## Work required
Duplicate the material from the line containing "Views of one" through the line containing "0.008175, -0.046451, 0.904471]]", both included, leaving the pictures out.

## Data provided
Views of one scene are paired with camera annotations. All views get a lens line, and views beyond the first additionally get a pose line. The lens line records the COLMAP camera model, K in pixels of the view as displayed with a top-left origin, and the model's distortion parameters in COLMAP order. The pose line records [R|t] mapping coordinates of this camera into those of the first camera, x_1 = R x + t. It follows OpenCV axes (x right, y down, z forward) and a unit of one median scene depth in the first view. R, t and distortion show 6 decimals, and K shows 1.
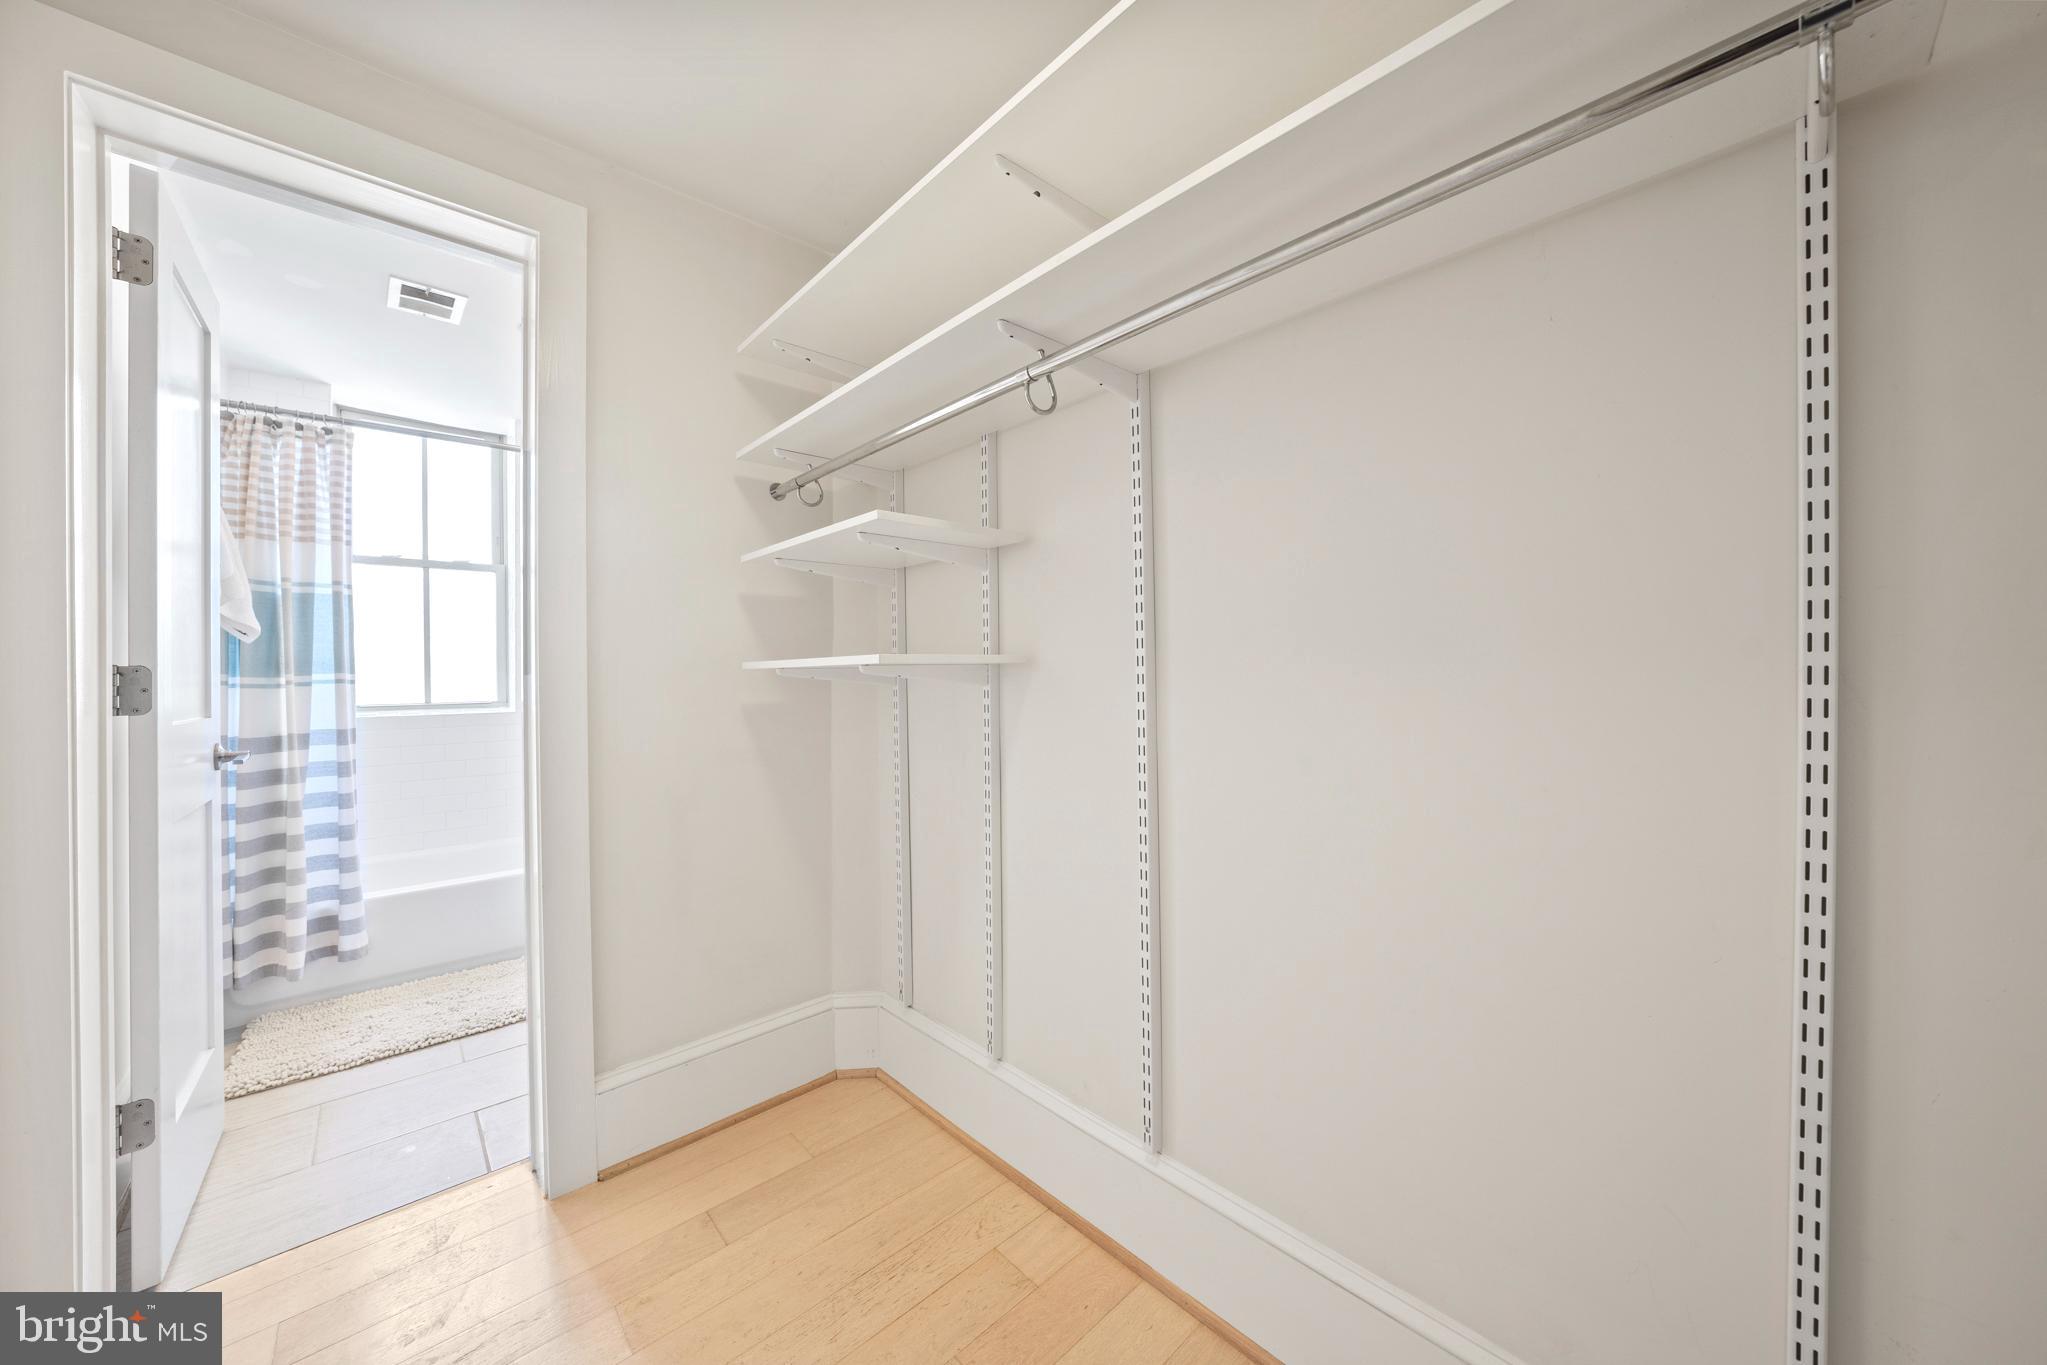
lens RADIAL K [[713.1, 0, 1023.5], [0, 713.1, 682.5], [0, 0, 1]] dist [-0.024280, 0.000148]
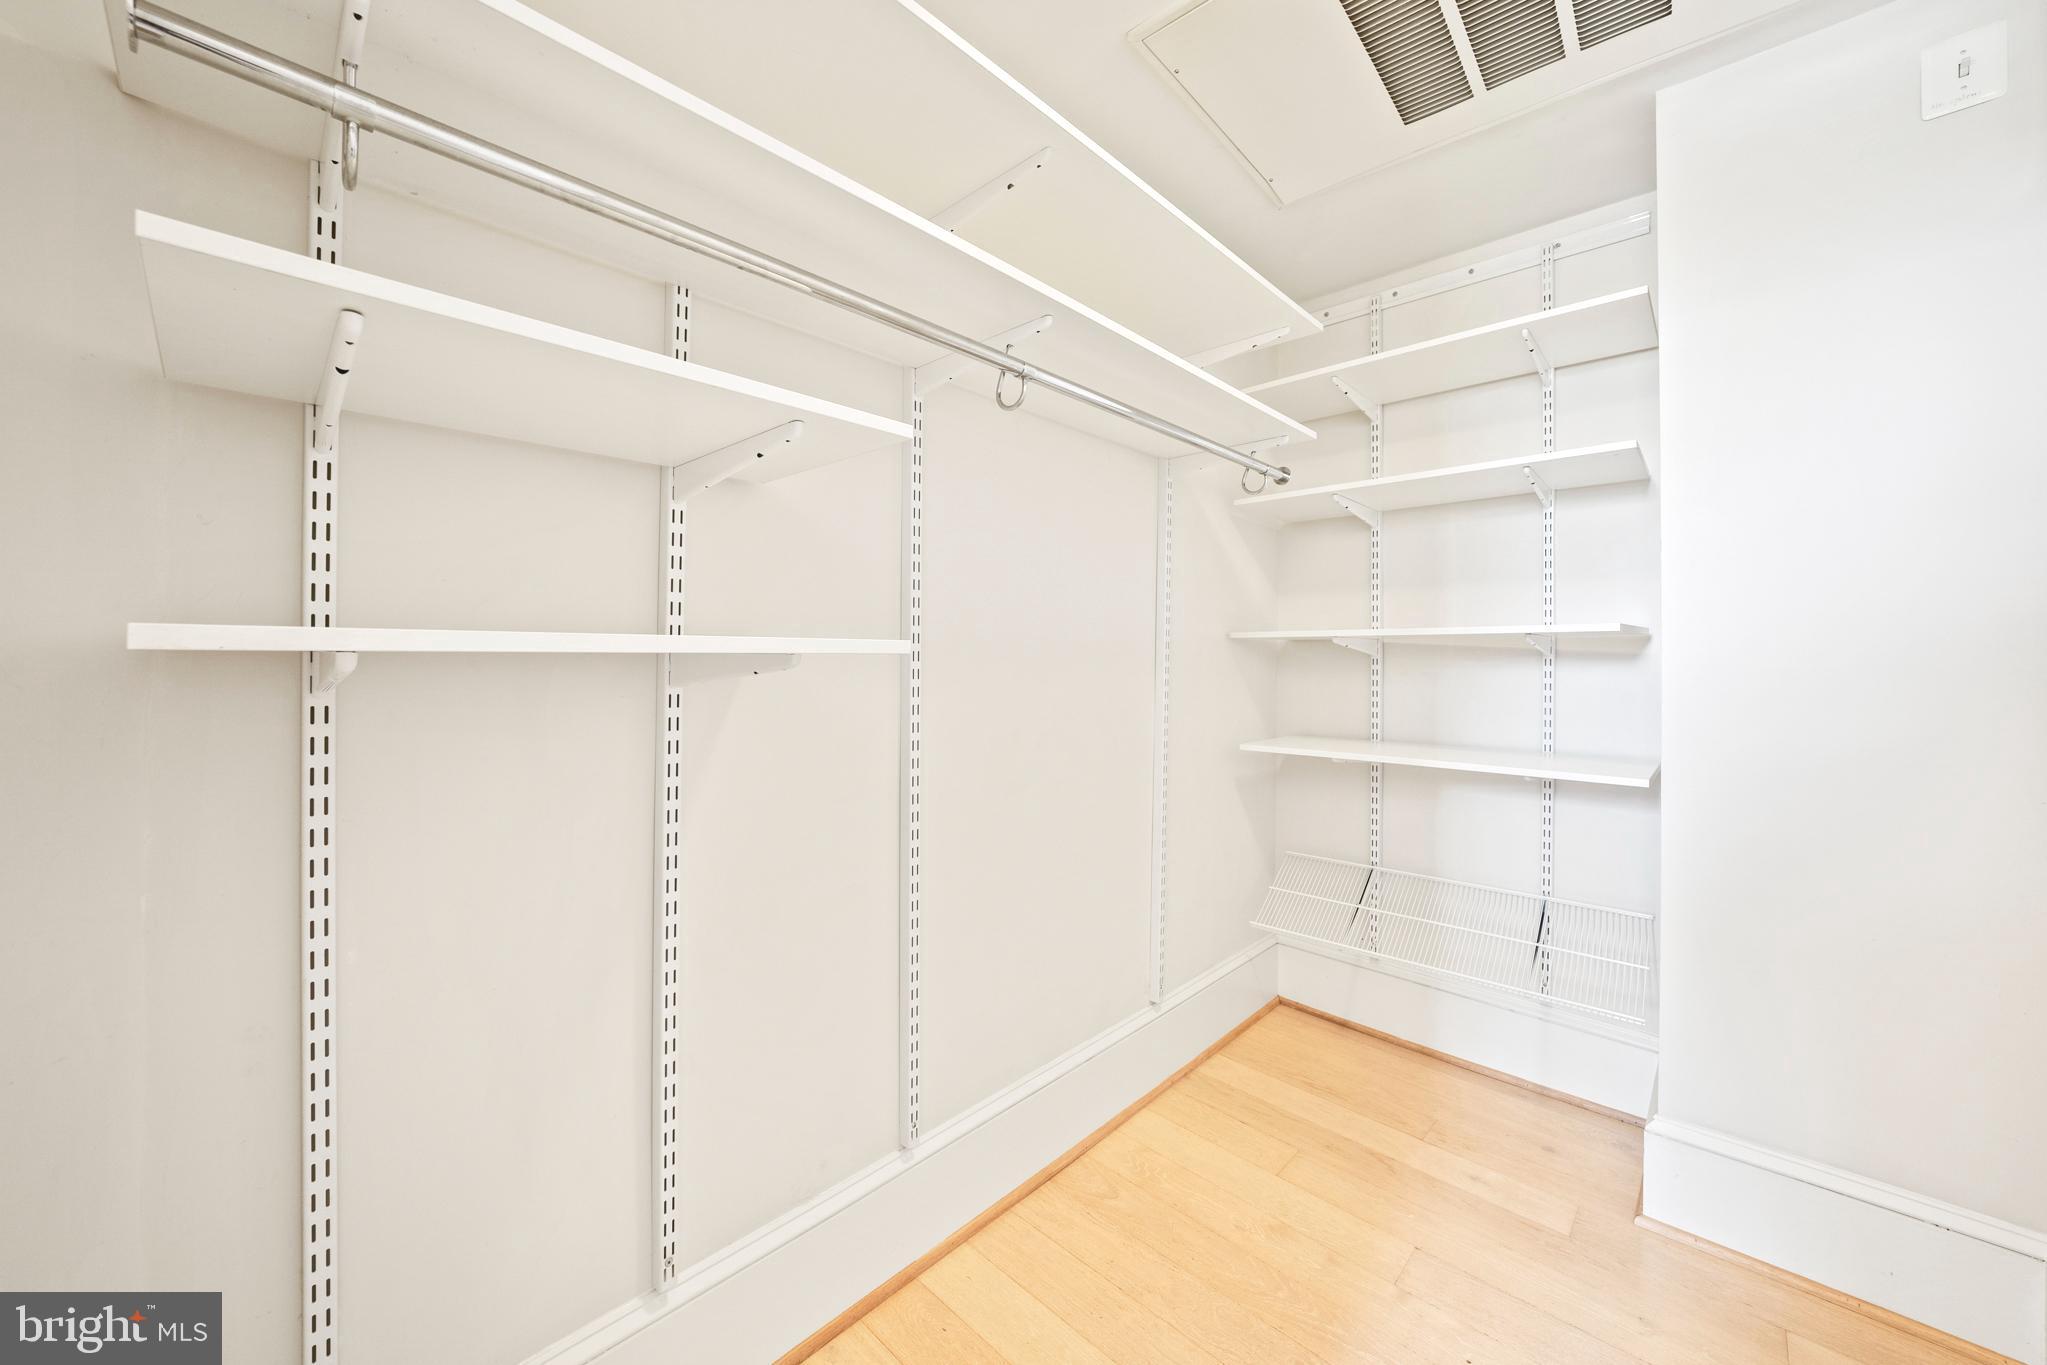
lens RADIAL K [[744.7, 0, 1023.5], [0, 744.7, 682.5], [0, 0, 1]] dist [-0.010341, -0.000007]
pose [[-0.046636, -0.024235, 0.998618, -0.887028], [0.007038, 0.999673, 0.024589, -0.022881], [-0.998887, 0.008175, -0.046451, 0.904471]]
==
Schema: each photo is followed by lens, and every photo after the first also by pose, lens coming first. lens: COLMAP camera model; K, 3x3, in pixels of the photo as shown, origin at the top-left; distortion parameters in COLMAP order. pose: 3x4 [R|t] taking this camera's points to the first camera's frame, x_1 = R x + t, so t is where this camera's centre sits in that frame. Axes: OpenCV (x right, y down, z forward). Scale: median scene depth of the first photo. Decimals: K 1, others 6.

## Answer section
Views of one scene are paired with camera annotations. All views get a lens line, and views beyond the first additionally get a pose line. The lens line records the COLMAP camera model, K in pixels of the view as displayed with a top-left origin, and the model's distortion parameters in COLMAP order. The pose line records [R|t] mapping coordinates of this camera into those of the first camera, x_1 = R x + t. It follows OpenCV axes (x right, y down, z forward) and a unit of one median scene depth in the first view. R, t and distortion show 6 decimals, and K shows 1.
lens RADIAL K [[713.1, 0, 1023.5], [0, 713.1, 682.5], [0, 0, 1]] dist [-0.024280, 0.000148]
lens RADIAL K [[744.7, 0, 1023.5], [0, 744.7, 682.5], [0, 0, 1]] dist [-0.010341, -0.000007]
pose [[-0.046636, -0.024235, 0.998618, -0.887028], [0.007038, 0.999673, 0.024589, -0.022881], [-0.998887, 0.008175, -0.046451, 0.904471]]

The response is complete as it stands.